_Do this:_
Please pull every classification line out of the listing below, from kingdom through common name, and reproduce each one word for word and in the same order.

_Entries shown:_
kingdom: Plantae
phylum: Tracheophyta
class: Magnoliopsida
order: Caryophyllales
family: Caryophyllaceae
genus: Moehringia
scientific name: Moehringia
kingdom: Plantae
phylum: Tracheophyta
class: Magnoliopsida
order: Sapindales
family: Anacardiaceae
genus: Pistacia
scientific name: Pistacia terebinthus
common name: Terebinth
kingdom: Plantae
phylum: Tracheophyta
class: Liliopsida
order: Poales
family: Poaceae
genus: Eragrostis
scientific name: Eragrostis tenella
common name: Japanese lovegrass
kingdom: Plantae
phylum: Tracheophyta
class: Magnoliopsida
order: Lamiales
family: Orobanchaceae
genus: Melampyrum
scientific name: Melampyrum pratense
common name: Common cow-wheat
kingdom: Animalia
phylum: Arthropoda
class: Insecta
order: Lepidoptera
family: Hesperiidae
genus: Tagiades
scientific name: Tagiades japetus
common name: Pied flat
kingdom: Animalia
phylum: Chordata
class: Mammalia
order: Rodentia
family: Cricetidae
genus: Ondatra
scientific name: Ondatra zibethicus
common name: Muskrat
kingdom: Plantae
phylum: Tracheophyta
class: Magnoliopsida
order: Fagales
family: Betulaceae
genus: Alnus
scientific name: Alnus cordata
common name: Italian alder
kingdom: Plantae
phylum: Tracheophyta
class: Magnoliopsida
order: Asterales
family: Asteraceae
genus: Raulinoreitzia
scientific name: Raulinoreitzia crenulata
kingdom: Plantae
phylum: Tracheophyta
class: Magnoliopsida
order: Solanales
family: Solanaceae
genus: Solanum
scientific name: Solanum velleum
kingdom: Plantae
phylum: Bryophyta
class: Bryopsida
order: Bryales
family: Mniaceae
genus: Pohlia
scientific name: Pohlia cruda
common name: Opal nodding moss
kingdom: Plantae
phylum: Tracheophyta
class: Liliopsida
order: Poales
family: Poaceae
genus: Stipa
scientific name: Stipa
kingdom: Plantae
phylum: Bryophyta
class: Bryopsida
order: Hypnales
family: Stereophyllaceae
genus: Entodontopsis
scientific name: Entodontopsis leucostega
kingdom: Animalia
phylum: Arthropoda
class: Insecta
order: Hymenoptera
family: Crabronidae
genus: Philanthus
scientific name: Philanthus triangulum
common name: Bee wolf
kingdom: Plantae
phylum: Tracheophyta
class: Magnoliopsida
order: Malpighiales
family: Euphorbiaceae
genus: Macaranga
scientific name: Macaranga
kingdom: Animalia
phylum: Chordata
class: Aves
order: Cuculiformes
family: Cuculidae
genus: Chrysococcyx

_Exercise response:_
kingdom: Plantae
phylum: Tracheophyta
class: Magnoliopsida
order: Caryophyllales
family: Caryophyllaceae
genus: Moehringia
scientific name: Moehringia
kingdom: Plantae
phylum: Tracheophyta
class: Magnoliopsida
order: Sapindales
family: Anacardiaceae
genus: Pistacia
scientific name: Pistacia terebinthus
common name: Terebinth
kingdom: Plantae
phylum: Tracheophyta
class: Liliopsida
order: Poales
family: Poaceae
genus: Eragrostis
scientific name: Eragrostis tenella
common name: Japanese lovegrass
kingdom: Plantae
phylum: Tracheophyta
class: Magnoliopsida
order: Lamiales
family: Orobanchaceae
genus: Melampyrum
scientific name: Melampyrum pratense
common name: Common cow-wheat
kingdom: Animalia
phylum: Arthropoda
class: Insecta
order: Lepidoptera
family: Hesperiidae
genus: Tagiades
scientific name: Tagiades japetus
common name: Pied flat
kingdom: Animalia
phylum: Chordata
class: Mammalia
order: Rodentia
family: Cricetidae
genus: Ondatra
scientific name: Ondatra zibethicus
common name: Muskrat
kingdom: Plantae
phylum: Tracheophyta
class: Magnoliopsida
order: Fagales
family: Betulaceae
genus: Alnus
scientific name: Alnus cordata
common name: Italian alder
kingdom: Plantae
phylum: Tracheophyta
class: Magnoliopsida
order: Asterales
family: Asteraceae
genus: Raulinoreitzia
scientific name: Raulinoreitzia crenulata
kingdom: Plantae
phylum: Tracheophyta
class: Magnoliopsida
order: Solanales
family: Solanaceae
genus: Solanum
scientific name: Solanum velleum
kingdom: Plantae
phylum: Bryophyta
class: Bryopsida
order: Bryales
family: Mniaceae
genus: Pohlia
scientific name: Pohlia cruda
common name: Opal nodding moss
kingdom: Plantae
phylum: Tracheophyta
class: Liliopsida
order: Poales
family: Poaceae
genus: Stipa
scientific name: Stipa
kingdom: Plantae
phylum: Bryophyta
class: Bryopsida
order: Hypnales
family: Stereophyllaceae
genus: Entodontopsis
scientific name: Entodontopsis leucostega
kingdom: Animalia
phylum: Arthropoda
class: Insecta
order: Hymenoptera
family: Crabronidae
genus: Philanthus
scientific name: Philanthus triangulum
common name: Bee wolf
kingdom: Plantae
phylum: Tracheophyta
class: Magnoliopsida
order: Malpighiales
family: Euphorbiaceae
genus: Macaranga
scientific name: Macaranga
kingdom: Animalia
phylum: Chordata
class: Aves
order: Cuculiformes
family: Cuculidae
genus: Chrysococcyx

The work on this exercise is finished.